UK museums warned over dealings with Saudi regime
Former V&A chief says contracts should be reviewed in the wake of Middle East instability
Rob Sharp is a freelance journalist specialising in arts and culture. He was on staff at The Independent from July 2007 to December 2011, first as a features writer, and then as the paper’s arts correspondent. He has written for a wide range of newspapers and magazines. For more information visit his website, www.robsharp.com or email him at email@example.com.
Wednesday 26 October 2011
The former director of London's Victoria & Albert Museum (V&A) has expressed concern after it emerged that several British national museums are either considering or undertaking paid consultancy work for a new, state-owned Saudi Arabian cultural centre.
Sir Mark Jones said there was a "degree of risk" involved in advising the new King Abdulaziz Centre for World Culture in Dhahran, Saudi Arabia, due to be completed next year, partly because of political instability in the region.
The new centre will include a theatre, garden, children's museum, library and galleries for Islamic art, modern art and natural history, making it one of the most high-profile cultural offerings in the Middle East.

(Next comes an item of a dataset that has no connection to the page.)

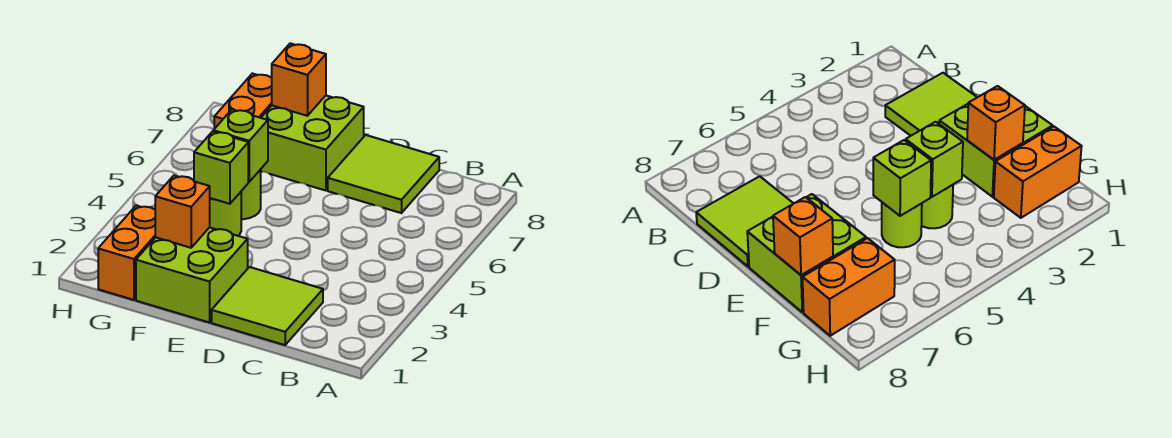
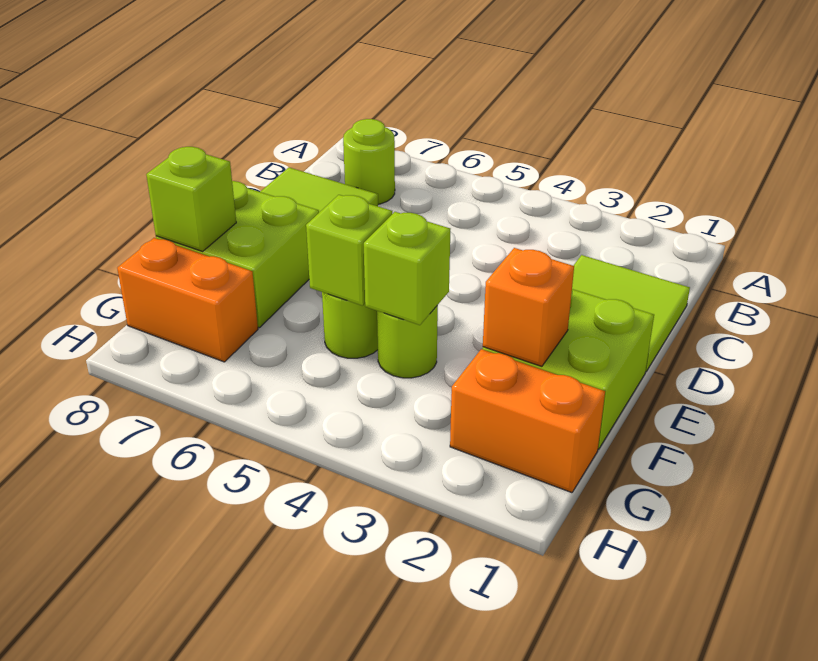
none -> lime round brick B7 level 1
orange brick F8 level 2 -> lime brick F8 level 2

The new project is financed by Saudi Arabian state-owned oil company, Aramco, whose employees have also sought advice from London's British Museum, Natural History Museum and Harvard University's Peabody Museum over new exhibitions and potential loans from their own collections.
Sir Mark made his comments at a May meeting of V&A trustees where a potential partnership was discussed. He pointed out there was a "degree of risk in engagement with Saudi Arabia".
While the director left his post in September, a source close to him said his worries were generalised and related to political instability in the region and political repercussions of such a high-profile, international collaboration.
A V&A spokeswoman confirmed the museum was still "in discussions" with the centre over advice and loans. The May trustee meeting also highlighted how any fee given to the V&A would be spread over a number of years.
A spokeswoman for London's Natural History Museum confirmed it is getting paid to work "with the team that are developing and designing the King Abdulaziz Centre for World Culture".
"Our role is focused on the content development for gallery four, a 1,300sq m public exhibition space examining the social, cultural and natural history of Saudi Arabia," continued the spokeswoman. While the centre is officially due to open next year, an Aramco source said it was more likely to be in 2013 because of the project's scale. A new Guggenheim museum in Abu Dhabi has recently been put on hold because of a review of its contracting process.
Norwegian architect Snohetta, based in Oslo, has designed the new centre.
"The centre's different components will cater to all segments of the society's ages and tastes," said Aramco president Abdallah Jum'ah earlier this year.
Despite the Saudi Arabian government's enthusiasm for international cultural support, it has recently come under fire for failing to protect its own heritage.
Last month, members of the Islamic Research Foundation spoke out against the destruction of heritage sites around Mecca to make way for modern malls and hotels.